Hello, I am a rather unexperienced r-user (learned the language 1 month ago) and run into the following problem using a local computer with 6 cores & 24 GB RAM and R 2.15 64-bit. I didn't install any additional packages 1. Via the read.table command I load a data table (with different data types) which is about 730 MB large 2. I add 2 calculated columns 3. I split the dataset by 5 criteria 4. I run the lm command on the split with the calculated columns as the variables The RAM consumption goes rapidly up and stays at 24 GB for a couple of minutes. The result: Error: cannot allocate vector size of 5.0 Mb In addition: There ware 50 or more warnings (use warnings() to see the first 50) --> Reached total allocation of 24559Mb My code works perfectly fine for a smaller dataset. I am surprised about the errors as the CPU should do all the work with the lm calculations and the output cannot be that large, can it??? (I cannot check the object size of the lm object due to the error) Right now I am running only 1 linear model, but actually I wanted to run 6! Is Windows putting some restrictions on R regarding the RAM usage? Can I change any settings? A RAM upgrade is not an option. Do I need to use a different R package instead (bigmemory?)? Thanks in advance for your help!! -- View this message in context: http://r.789695.n4.nabble.com/lm-Regression-takes-24-GB-RAM-Error-message-tp4660434.html Sent from the R help mailing list archive at Nabble.com.
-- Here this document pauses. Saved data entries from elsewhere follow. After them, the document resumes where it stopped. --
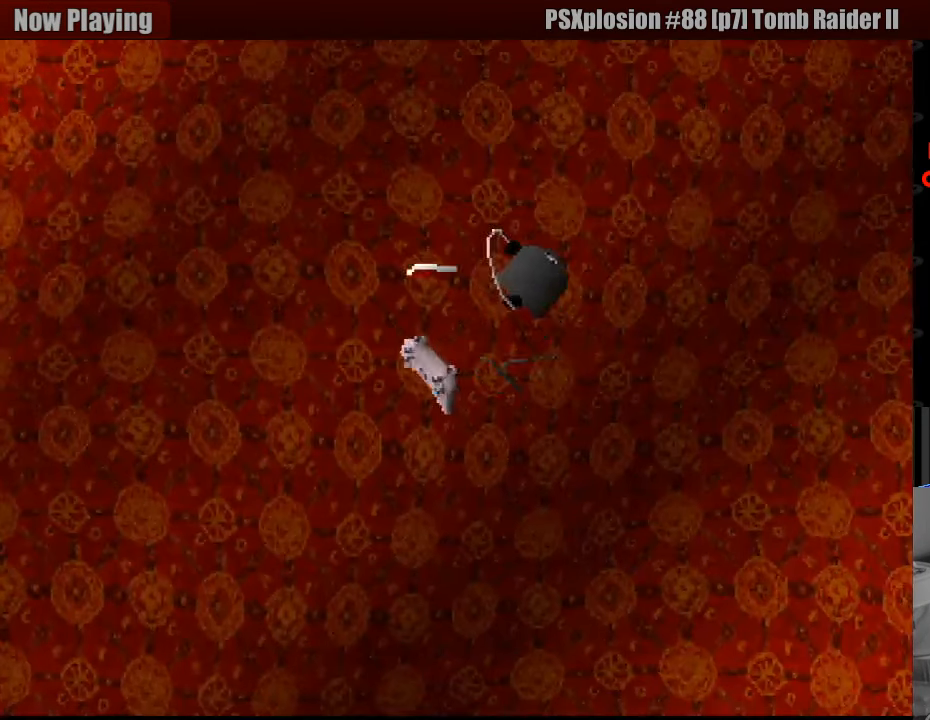
{"buttons": [], "events": []}
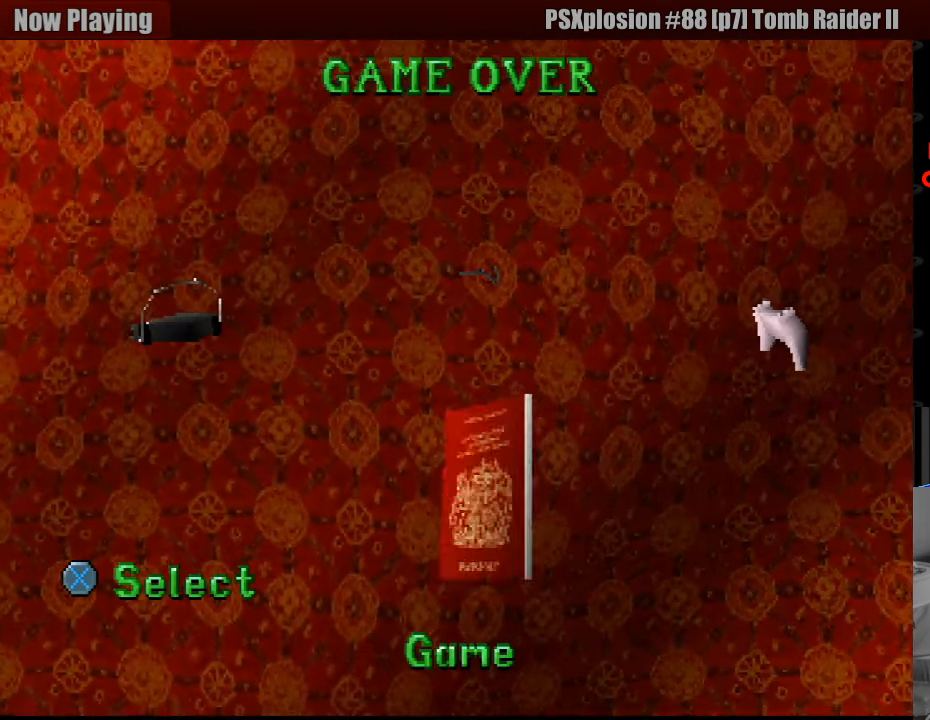
{"buttons": [], "events": []}
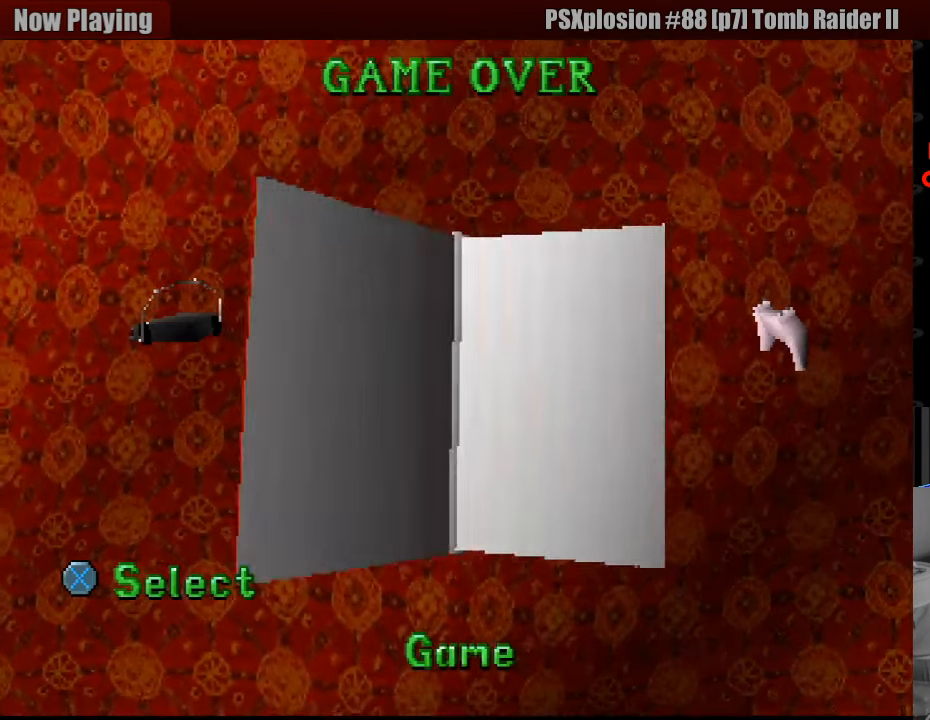
{"buttons": [], "events": []}
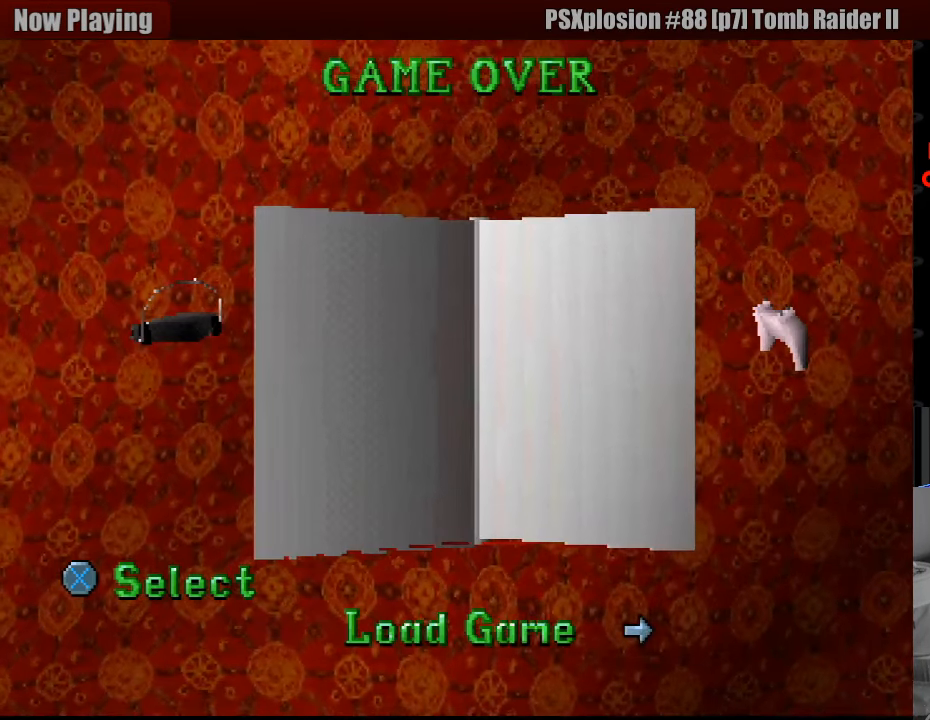
{"buttons": [], "events": []}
lm Regression takes 24+ GB RAM - Error message
6 messages · R. Michael Weylandt, Jonas125, Milan Bouchet-Valat
On Wed, Mar 6, 2013 at 9:51 AM, Jonas125 <schleeberger.j at pg.com> wrote:
Hello, I am a rather unexperienced r-user (learned the language 1 month ago) and run into the following problem using a local computer with 6 cores & 24 GB RAM and R 2.15 64-bit. I didn't install any additional packages 1. Via the read.table command I load a data table (with different data types) which is about 730 MB large 2. I add 2 calculated columns 3. I split the dataset by 5 criteria 4. I run the lm command on the split with the calculated columns as the variables The RAM consumption goes rapidly up and stays at 24 GB for a couple of minutes. The result: Error: cannot allocate vector size of 5.0 Mb In addition: There ware 50 or more warnings (use warnings() to see the first 50) --> Reached total allocation of 24559Mb
So it seems R has access to all your memory. My guess is that you have so-called "factors" [Categorical variables] in your dataset and this makes the linear regression a much larger calculation (in the intermediate steps) than you might realize because the design matrix has to deal with all the crossed categories. Can you provide the output of str(DATA_SET)? MW
My code works perfectly fine for a smaller dataset. I am surprised about the errors as the CPU should do all the work with the lm calculations and the output cannot be that large, can it??? (I cannot check the object size of the lm object due to the error) Right now I am running only 1 linear model, but actually I wanted to run 6! Is Windows putting some restrictions on R regarding the RAM usage? Can I change any settings? A RAM upgrade is not an option. Do I need to use a different R package instead (bigmemory?)?
Not a bad idea.
Thanks in advance for your help!! -- View this message in context: http://r.789695.n4.nabble.com/lm-Regression-takes-24-GB-RAM-Error-message-tp4660434.html Sent from the R help mailing list archive at Nabble.com.
______________________________________________ R-help at r-project.org mailing list https://stat.ethz.ch/mailman/listinfo/r-help PLEASE do read the posting guide http://www.R-project.org/posting-guide.html and provide commented, minimal, self-contained, reproducible code.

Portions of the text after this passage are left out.